Lacunas graves nos processos de avaliação de impacte ambiental
A SPEA alerta ainda para as fragilidades dos EIA, nomeadamente destes projetos de hibridização, os quais apresentam falhas graves, como a ausência de estudo de alternativas de localização, análise insuficiente dos padrões de voo e uso do espaço pelas aves planadoras, subestimação do risco de perturbação dos casais reprodutores e do risco de colisão, e a subvalorização dos impactes cumulativos. “Ambos os projetos preveem aerogeradores a apenas 1 km de ninhos ativos de águia-de-Bonelli e de águia-imperial-ibérica, sem analisar os seus efeitos no abandono do território e na dinâmica populacional a nível regional, nacional e ibérico”.
O Parque Eólico do Malhanito, com 29 aerogeradores, situa-se no corredor de dispersão e migração do nordeste algarvio, próximo dos projetos agora em avaliação. Segundo o Relatório Final da Monitorização de Aves e Quirópteros, entre 2013 e 2016, foram registadas 8 mortes de grifos, com estimativas corrigidas de 9 a 10 por ano. Implantado em zonas de vales encaixados e cumeadas que originam correntes orográficas e térmicas que concentram o movimento das aves planadoras, o parque expõe-nas a um elevado risco de colisão, um impacto evitável mediante uma ponderação mais criteriosa da localização do projeto.
Para minimizar a mortalidade por colisão com aerogeradores, os EIA propõem como medida central a instalação de sistemas automáticos de deteção e paragem de avifauna (ADS), baseados em vídeo e inteligência artificial. “Estes sistemas, pouco testados e de eficácia incerta, não podem justificar a instalação de aerogeradores em zonas ecologicamente inadequadas, violam o princípio da hierarquia de mitigação previsto na legislação europeia, que primeiramente exige evitar e só depois minimizar e compensar”, diz ainda a SPEA.

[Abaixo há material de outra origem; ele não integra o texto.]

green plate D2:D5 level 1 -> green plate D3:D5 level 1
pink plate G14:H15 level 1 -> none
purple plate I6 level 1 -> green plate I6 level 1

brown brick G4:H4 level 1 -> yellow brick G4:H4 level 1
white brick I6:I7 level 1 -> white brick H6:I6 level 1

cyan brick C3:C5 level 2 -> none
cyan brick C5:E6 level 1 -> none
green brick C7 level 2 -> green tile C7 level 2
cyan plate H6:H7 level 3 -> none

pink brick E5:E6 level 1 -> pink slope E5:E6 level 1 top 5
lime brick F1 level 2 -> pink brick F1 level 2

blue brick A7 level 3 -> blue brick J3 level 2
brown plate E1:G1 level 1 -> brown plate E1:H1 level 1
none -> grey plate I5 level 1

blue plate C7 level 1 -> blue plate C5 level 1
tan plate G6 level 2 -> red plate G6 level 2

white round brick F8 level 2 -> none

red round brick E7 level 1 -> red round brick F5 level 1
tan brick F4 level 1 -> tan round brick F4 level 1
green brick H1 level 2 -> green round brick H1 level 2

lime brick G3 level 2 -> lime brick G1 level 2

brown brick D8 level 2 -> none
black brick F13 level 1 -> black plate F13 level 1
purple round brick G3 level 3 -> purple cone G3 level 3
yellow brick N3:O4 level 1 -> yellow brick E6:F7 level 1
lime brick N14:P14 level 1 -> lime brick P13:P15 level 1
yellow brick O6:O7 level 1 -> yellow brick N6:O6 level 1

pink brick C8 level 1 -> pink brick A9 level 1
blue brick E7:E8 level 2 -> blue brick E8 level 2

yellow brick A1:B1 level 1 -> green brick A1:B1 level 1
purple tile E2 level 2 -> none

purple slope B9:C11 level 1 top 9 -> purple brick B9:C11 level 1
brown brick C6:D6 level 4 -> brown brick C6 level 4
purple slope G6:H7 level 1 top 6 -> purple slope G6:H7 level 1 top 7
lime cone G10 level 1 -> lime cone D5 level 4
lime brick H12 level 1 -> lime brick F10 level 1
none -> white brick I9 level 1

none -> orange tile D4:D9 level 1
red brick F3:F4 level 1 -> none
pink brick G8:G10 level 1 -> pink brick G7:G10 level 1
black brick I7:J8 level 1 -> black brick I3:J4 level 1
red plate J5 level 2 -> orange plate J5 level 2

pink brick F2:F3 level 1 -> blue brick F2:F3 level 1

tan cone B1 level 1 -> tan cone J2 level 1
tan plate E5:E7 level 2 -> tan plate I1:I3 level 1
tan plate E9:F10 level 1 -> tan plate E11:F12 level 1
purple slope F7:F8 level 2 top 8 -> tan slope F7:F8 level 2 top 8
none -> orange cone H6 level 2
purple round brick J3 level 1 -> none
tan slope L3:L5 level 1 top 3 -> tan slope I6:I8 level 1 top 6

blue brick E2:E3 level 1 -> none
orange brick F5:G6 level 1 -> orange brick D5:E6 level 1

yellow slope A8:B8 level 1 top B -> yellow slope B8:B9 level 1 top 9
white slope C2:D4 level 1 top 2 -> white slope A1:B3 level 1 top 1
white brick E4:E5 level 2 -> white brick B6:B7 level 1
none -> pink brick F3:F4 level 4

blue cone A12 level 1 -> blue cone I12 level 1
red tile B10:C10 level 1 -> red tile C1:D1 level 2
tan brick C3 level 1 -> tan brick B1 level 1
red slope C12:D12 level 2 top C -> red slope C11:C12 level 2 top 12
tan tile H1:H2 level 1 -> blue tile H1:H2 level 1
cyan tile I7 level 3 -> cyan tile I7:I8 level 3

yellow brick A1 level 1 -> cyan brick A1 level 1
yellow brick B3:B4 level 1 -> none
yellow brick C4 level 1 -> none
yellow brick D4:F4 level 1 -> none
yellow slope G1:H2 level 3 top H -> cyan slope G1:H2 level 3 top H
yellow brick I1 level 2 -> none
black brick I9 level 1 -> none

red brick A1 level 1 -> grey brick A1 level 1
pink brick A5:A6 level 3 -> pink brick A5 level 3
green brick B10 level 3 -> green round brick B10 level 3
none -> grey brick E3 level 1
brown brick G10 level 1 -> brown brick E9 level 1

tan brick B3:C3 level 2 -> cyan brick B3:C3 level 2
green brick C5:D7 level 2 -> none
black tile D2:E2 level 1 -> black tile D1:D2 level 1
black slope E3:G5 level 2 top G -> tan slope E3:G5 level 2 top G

“A transição energética é essencial, mas deve assentar em Avaliações de Impacte Ambiental idóneas e robustas, que assegurem o cumprimento da legislação ambiental e a salvaguarda da biodiversidade. A ausência de alternativas viáveis, a pressão para licenciamentos rápidos e a desvalorização dos impactes sobre o património natural comprometem a credibilidade e a confiança nestes processos. Os projetos devem ser compatíveis com os valores ecológicos dos territórios em que se inserem e não impostos a comunidades e ecossistemas já vulneráveis. Compete à Administração Pública garantir a aplicação do princípio da precaução, a avaliação rigorosa de alternativas e a transparência institucional, garantindo que o interesse público prevalece sobre interesses económicos de curto prazo”, refere a sociedade.
Organizações como a Fapas, Geota, Liga para a Proteção da Natureza, Quercus e WWF Portugal subscreveram este comunicado.